1. How to classify your opportunities to select the ones to start with
There are two criteria:
- Complexity: how difficult and costly it is to implement and deploy your project
-Value: how early will the value proposition be perceived by your customers
On the graph below you will find the four types of opportunities classified by Complexity x Value, with a small explanation of when to chose what.
So basically once you classify the opportunities and use cases in the above graph, you will be able to decide which opportunity to start with, and what are the ones to add to your backlog.
2. How to measure your first tests from a business and tech standpoint
Here is a set of KPIs I usually work with, that are pretty standard and apply to different industries and verticals.
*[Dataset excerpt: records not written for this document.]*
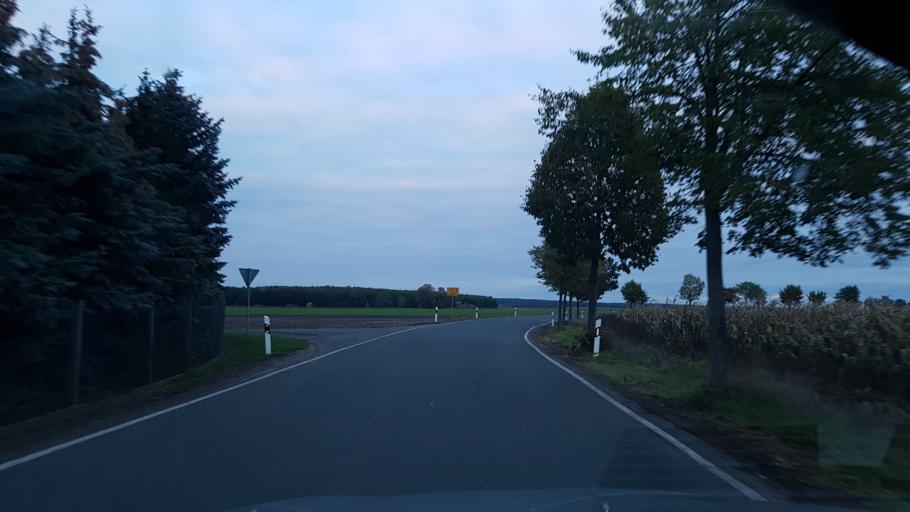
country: DE
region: Saxony
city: Grossenhain
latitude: 51.3263
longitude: 13.5601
They can of course be replaced by sers of KPIs that are more relevant to your business.
Business KPIs (rate each kpi from 1 to 5)
-Conversion rate: depending on your target, do you see any increase of conversion?
-Average order value (AOV): how positive was the impact of your test on the AOV or average basket?
-Users acquisition: how many additional customers or opt-ins did you get?
-Sellout uplift: any uplift in total sales or transactions?
-Cost saving: how much costs were saved by implementing your solution? And how cheaper it is vs other solutions?
Tech KPIs (rate each kpi from 1 to 5)
-User Experience: how outstanding is the UX?
-API & Portability: how open and portable is your solution? Are your main features accessible and attivabile by web hooks or web services?
-Native connectors: any native connectors that can be leveraged to augment the experience? Ex: CRM/Data collect, email triggers, ERP, Payment solutions etc..
-Performance: what’s the loading time of your solution? How fast can it process data?
By combining the business and tech ratings (1 to 5) you’ll get the average grade for your different pilots. This will give you the different successes and failures you got, which will also dictate your next iterations: kill your projects, improve it, pivot, etc.
Conclusion
In a nutshell, we have two takeaways. First, properly identify and focus on the right opportunities (short term / long term), then measure to take the right decisions for your next steps.